Task inputs -
Segment Open
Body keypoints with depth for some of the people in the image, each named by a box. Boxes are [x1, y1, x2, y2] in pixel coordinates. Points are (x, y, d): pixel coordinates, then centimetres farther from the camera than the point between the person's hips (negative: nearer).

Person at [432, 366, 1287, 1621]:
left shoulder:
Segment Closed
Segment Open
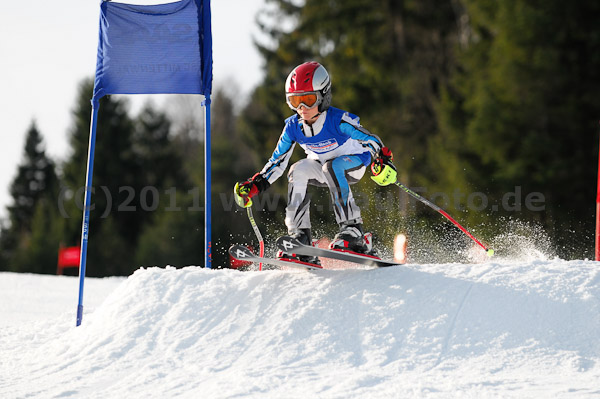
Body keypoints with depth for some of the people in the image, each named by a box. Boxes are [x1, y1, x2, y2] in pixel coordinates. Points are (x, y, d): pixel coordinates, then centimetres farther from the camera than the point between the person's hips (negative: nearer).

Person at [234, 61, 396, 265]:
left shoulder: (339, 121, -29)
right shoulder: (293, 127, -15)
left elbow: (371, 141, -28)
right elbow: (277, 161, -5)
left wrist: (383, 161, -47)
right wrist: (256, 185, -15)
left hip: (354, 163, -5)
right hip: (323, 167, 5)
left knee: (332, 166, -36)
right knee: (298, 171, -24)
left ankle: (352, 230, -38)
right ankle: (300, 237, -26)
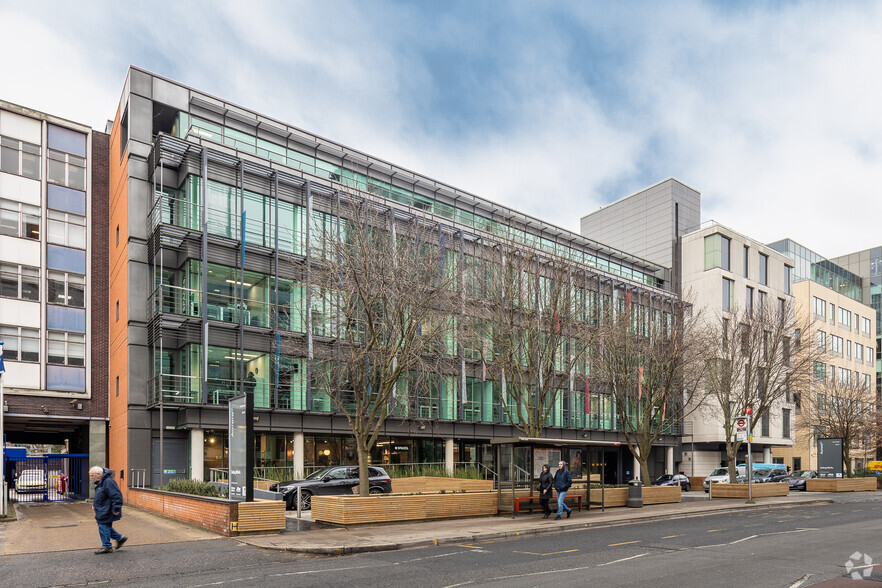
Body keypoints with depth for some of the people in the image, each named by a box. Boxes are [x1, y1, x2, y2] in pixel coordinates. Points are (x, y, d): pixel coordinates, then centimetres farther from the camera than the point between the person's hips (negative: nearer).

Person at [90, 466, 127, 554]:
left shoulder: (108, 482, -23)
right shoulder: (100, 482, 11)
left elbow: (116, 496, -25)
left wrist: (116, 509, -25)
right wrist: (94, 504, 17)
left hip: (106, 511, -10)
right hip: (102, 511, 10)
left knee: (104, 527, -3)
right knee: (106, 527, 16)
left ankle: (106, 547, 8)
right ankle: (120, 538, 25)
Segment Closed
Segment Open
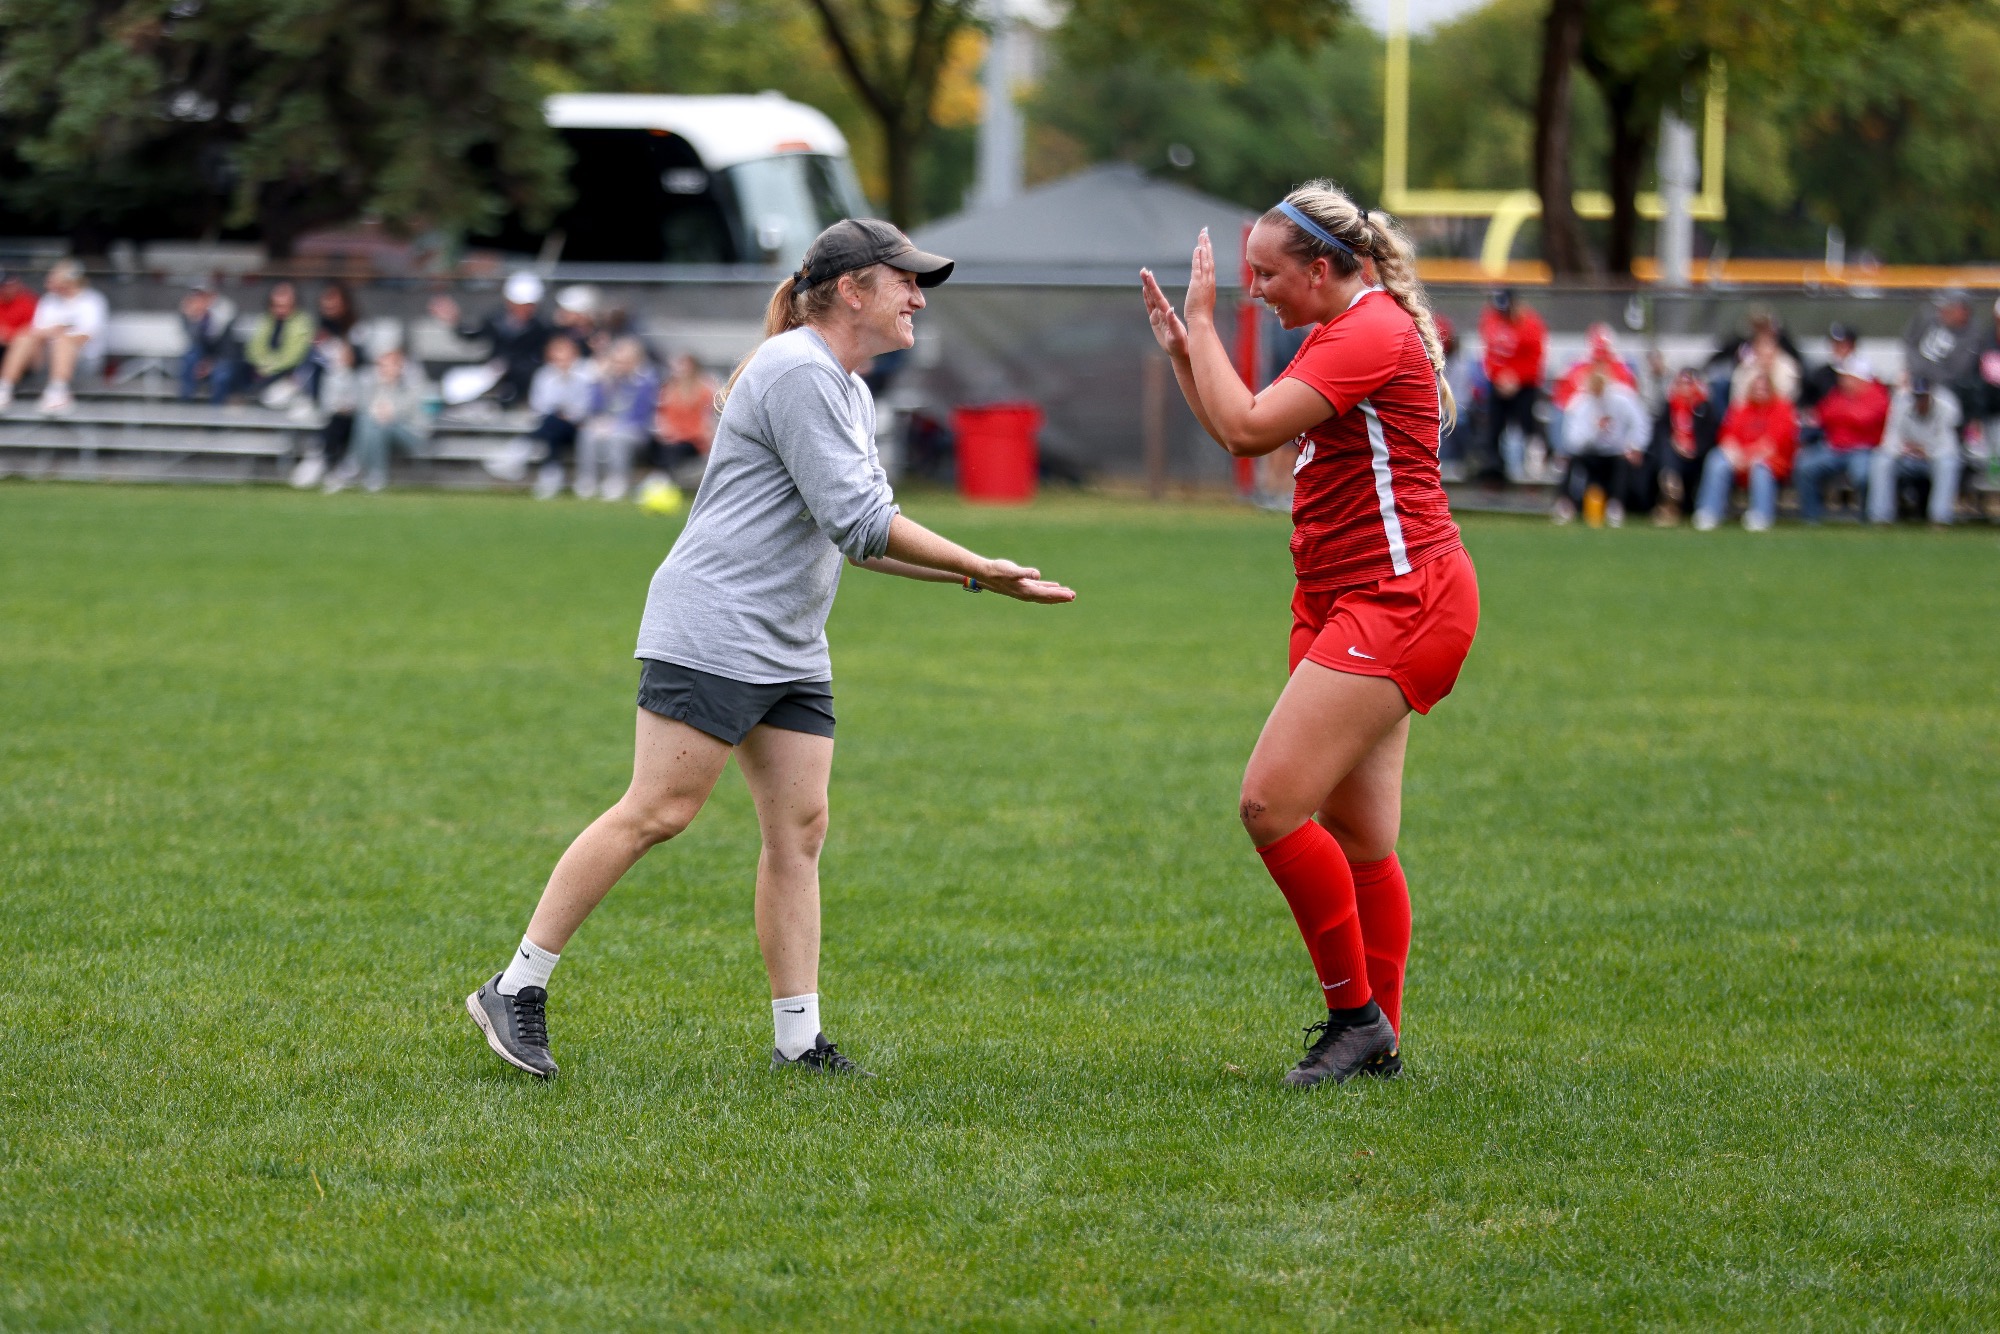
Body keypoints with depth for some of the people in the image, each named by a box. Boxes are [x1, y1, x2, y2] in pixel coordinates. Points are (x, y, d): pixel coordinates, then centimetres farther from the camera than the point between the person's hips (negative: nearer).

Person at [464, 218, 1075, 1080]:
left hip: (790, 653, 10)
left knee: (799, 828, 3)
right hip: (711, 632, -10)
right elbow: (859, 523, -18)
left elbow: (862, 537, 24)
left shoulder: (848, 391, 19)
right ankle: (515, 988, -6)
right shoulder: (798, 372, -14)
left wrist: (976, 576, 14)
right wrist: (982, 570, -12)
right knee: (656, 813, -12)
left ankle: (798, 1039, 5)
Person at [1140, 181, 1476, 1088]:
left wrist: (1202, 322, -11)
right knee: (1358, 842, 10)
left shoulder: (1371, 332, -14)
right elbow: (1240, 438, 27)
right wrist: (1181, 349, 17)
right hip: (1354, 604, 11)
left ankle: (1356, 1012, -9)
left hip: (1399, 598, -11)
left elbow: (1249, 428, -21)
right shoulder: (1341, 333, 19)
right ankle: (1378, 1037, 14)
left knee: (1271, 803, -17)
Segment Closed
Work order -
Between and including the line above that contains "left elbow: (371, 141, -28)" and the line that contains "right ankle: (120, 538, 25)", restate every line word for word. Pictures stay out.

Task response -
left elbow: (371, 141, -28)
right elbow: (277, 161, -5)
left wrist: (383, 161, -47)
right wrist: (256, 185, -15)
left hip: (354, 163, -5)
right hip: (323, 167, 5)
left knee: (332, 166, -36)
right knee: (298, 171, -24)
left ankle: (352, 230, -38)
right ankle: (300, 237, -26)
Body keypoints with depth for some of the people in the image, each named by a box. Boxes are [x1, y1, x2, y2] in pixel coordinates. Points are (x, y, d): pixel coordinates, then centimetres farther from the camera than the point between the person's hips (negative: nearer).

Person at [90, 466, 127, 554]:
left shoulder: (108, 482, -23)
right shoulder: (100, 482, 11)
left elbow: (116, 496, -25)
left wrist: (116, 509, -25)
right wrist: (94, 504, 17)
left hip: (106, 511, -10)
right hip: (102, 511, 10)
left knee: (104, 527, -3)
right knee: (106, 527, 16)
left ankle: (106, 547, 8)
right ankle: (120, 538, 25)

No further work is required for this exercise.